When Deion Sanders officially announced that he would indeed become the next Jackson State football coach in September, there was an instinctive reflex to wonder whether it all was real.
Never in anyone’s wildest imaginations could the possibility exist that Sanders — the NFL Hall of Fame defensive back and effervescent network television personality — was seriously considering an HBCU to begin his head coaching career.
Through sheer observation, Sanders didn’t need this. He had the riches. He possessed the 100-acre ranch in Texas. He was one of the faces of Subway commercials.
Was this all genuine? Was this yearning to coach another avenue for Sanders to promote his brand?
The verdict after a month seems to be that Sanders — through his actions — not just his carefully crafted motivational Instagram soundbites is all in.
Hours after the introductory press conference, Sanders had made offers to a half-dozen recruits, some already with interest from Power 5 schools. He has either made appearances or been referenced by ESPN, Fox Sports, Forbes, Good Morning America, and Sports Illustrated.
Sanders, even before calling a play, has positioned himself as arguably the most valuable asset in the world of HBCU football since Eddie Robinson.
When asked recently on The Paul Finebaum Show whether this move to the sidelines at the collegiate level was genuine, Sanders emphatically affirmed as much.
“This is not a gimmick,” Sanders told Finebaum about his commitment to Jackson State. “This is real. This is genuine.”

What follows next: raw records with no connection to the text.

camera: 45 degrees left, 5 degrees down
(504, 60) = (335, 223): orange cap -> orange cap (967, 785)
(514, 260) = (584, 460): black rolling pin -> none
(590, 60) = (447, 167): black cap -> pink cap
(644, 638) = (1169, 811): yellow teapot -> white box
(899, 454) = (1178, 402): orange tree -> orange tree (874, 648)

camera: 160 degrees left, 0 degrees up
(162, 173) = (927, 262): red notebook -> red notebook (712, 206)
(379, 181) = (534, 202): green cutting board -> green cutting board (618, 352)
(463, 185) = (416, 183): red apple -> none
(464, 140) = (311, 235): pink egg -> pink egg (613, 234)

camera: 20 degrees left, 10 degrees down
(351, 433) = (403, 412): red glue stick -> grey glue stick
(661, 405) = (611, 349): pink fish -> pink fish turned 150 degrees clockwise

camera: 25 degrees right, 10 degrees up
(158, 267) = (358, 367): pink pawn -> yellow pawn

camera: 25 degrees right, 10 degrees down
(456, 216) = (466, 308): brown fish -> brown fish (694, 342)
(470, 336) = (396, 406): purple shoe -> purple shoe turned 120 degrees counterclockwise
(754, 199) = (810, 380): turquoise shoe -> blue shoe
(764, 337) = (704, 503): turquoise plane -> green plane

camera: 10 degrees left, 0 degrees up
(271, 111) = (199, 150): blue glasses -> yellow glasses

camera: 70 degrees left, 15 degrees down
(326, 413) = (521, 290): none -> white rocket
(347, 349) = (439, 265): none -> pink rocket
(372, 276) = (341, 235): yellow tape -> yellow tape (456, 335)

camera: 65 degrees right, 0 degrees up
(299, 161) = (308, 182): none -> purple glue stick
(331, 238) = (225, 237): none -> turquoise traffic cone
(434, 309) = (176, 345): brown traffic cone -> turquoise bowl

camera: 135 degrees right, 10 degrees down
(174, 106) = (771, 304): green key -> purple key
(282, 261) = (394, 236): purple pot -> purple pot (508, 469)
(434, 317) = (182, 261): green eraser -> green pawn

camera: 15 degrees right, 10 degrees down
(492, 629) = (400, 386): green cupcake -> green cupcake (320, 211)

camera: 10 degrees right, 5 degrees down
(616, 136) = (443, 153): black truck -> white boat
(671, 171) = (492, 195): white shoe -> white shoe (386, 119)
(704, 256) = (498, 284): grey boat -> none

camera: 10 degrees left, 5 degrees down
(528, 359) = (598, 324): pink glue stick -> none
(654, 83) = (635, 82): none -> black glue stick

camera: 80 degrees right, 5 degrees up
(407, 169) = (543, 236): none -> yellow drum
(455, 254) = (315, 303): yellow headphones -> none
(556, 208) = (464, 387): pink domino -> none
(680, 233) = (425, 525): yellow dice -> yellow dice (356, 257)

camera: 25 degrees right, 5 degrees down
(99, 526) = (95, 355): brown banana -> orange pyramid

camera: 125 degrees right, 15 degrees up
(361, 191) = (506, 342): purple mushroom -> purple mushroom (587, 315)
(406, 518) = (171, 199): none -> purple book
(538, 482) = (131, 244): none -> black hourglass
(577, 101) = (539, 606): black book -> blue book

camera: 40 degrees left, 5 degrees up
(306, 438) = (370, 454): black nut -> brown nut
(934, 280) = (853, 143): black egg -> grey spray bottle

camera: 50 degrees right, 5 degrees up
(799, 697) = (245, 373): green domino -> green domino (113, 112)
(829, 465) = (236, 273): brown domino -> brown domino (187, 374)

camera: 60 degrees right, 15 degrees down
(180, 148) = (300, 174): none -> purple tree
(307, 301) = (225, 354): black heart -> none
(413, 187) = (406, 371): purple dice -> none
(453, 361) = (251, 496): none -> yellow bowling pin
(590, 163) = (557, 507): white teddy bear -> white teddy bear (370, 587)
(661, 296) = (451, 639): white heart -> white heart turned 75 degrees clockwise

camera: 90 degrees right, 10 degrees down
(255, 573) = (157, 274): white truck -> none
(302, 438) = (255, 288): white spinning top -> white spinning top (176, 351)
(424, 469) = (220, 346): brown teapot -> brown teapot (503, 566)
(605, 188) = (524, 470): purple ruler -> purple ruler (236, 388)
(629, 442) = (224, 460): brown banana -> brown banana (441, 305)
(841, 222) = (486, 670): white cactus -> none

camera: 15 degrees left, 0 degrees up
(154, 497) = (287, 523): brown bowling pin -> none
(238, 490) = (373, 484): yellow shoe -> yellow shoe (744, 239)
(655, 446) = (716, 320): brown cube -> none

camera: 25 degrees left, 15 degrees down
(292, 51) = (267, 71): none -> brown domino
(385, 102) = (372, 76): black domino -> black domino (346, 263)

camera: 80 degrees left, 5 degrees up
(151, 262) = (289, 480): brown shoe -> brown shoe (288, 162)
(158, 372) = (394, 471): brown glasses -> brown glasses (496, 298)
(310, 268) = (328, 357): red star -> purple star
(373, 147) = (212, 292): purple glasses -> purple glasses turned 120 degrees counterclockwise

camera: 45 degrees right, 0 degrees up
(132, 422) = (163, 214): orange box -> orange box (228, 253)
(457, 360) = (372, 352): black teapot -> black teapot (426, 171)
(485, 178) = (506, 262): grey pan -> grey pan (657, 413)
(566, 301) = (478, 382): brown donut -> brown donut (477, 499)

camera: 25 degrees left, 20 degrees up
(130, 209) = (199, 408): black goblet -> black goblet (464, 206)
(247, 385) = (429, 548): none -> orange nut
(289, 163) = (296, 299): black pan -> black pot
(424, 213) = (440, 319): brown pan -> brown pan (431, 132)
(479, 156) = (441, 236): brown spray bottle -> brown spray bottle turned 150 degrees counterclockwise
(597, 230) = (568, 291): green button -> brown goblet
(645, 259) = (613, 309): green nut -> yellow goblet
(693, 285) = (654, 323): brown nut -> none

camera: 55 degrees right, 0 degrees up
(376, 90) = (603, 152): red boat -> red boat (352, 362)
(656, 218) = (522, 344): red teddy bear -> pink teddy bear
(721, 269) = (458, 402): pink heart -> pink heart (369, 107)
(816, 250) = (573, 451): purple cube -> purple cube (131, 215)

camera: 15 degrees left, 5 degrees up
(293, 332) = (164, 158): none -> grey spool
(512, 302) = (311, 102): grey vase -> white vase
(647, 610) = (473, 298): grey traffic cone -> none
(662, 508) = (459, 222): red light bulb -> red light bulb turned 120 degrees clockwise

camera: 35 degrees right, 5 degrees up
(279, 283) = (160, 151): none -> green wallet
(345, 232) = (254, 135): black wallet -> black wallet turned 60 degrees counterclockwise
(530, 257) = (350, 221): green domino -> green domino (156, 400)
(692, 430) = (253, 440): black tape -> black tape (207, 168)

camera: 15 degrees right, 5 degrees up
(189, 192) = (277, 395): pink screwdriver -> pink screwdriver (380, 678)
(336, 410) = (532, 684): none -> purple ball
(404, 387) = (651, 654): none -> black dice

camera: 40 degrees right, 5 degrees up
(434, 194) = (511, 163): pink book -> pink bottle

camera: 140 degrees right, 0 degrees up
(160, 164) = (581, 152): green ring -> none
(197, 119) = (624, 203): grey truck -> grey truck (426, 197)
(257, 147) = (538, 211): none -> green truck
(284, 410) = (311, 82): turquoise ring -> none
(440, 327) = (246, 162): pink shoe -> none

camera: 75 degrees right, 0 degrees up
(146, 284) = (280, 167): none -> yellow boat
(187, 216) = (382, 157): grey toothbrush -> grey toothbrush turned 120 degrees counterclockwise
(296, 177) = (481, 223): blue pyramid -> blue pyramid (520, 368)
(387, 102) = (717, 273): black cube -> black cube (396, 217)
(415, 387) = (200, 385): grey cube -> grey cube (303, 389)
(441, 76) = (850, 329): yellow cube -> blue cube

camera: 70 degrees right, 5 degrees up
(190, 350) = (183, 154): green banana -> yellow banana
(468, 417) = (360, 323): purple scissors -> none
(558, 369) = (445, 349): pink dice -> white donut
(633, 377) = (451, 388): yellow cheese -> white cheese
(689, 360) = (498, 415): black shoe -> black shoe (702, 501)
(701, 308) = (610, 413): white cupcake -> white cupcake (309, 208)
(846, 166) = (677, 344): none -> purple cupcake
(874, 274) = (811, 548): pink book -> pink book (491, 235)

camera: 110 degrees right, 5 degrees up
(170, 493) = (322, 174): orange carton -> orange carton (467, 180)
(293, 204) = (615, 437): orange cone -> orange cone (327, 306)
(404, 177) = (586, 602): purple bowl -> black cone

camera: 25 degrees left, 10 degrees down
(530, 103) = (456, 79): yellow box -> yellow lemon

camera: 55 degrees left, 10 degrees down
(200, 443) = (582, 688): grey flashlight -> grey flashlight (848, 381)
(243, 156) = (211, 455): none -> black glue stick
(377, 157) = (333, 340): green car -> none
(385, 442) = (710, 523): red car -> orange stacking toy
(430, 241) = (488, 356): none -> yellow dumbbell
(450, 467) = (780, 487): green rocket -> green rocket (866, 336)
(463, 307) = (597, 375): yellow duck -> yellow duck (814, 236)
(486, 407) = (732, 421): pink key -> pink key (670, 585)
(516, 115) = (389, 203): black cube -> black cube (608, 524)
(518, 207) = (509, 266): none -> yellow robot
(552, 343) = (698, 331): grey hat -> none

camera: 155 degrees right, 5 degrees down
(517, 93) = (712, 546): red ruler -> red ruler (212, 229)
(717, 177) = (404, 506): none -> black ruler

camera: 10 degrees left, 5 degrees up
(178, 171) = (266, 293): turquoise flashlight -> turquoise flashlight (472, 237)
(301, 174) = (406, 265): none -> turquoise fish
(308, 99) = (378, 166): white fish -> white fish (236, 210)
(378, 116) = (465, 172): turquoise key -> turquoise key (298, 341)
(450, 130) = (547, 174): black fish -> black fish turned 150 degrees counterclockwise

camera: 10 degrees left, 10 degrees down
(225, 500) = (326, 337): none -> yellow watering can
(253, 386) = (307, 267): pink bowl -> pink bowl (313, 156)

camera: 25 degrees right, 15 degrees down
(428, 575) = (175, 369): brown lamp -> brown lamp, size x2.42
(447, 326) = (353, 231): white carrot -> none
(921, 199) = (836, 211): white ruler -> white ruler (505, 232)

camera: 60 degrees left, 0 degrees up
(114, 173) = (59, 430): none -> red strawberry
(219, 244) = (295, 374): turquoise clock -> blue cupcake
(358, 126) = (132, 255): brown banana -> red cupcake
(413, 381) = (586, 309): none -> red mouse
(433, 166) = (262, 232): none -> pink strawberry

Since he was hired, Sanders has repeatedly used the phrase “I believe” to signify an unwavering faith that Jackson State football will once again return to prominence.
The fanbase has certainly bought into that with season ticket sales risen and donations have surged to go along with the university netting an estimated $12 million in media exposure so far.
Sanders hopes, as does Jackson State, that the attention adds up to a new, more impactful era of HBCU football.
“With what we’re doing in the country— social injustices, so many things about trying to reach and strive for equality — this is the best possible scenario and situation I could ever find myself in,” Sanders told Sports Illustrated. “It’s a task to me — level the playing field.”